§ PROBLEM STATEMENT:
Transcribe, word for word and with nothing extra, the line containing "Mini ERVR standard" and each line that comes after it in the entries.
*** Opening DATASET EXCERPTS ***
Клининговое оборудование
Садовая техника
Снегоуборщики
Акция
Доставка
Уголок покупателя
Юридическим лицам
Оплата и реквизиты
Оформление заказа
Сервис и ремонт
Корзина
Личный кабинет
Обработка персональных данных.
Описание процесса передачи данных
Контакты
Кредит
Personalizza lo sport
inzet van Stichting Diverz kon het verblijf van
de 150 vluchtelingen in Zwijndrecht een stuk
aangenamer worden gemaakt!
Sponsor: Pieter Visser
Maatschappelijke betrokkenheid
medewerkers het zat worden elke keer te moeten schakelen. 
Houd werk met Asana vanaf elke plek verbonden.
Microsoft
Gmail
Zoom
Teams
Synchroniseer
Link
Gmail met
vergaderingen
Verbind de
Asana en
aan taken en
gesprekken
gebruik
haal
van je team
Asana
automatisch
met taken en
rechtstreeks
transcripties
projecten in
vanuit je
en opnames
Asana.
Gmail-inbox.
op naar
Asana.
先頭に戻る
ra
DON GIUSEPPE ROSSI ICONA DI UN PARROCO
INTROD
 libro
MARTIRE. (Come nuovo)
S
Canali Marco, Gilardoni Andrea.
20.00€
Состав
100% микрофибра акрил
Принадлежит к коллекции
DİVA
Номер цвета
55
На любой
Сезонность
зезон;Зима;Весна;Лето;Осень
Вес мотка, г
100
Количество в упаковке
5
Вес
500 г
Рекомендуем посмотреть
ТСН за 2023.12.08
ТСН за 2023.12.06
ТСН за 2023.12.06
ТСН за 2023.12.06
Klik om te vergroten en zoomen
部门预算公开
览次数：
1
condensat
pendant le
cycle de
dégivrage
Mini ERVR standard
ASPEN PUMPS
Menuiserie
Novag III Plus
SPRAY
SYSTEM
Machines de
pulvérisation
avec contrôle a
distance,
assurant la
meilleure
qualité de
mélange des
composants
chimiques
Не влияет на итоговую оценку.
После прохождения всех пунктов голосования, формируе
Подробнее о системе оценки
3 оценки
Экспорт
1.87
*** Closing DATASET EXCERPTS ***
§ ANSWER SPACE:
Mini ERVR standard
ASPEN PUMPS
Menuiserie
Novag III Plus
SPRAY
SYSTEM
Machines de
pulvérisation
avec contrôle a
distance,
assurant la
meilleure
qualité de
mélange des
composants
chimiques
Не влияет на итоговую оценку.
После прохождения всех пунктов голосования, формируе
Подробнее о системе оценки
3 оценки
Экспорт
1.87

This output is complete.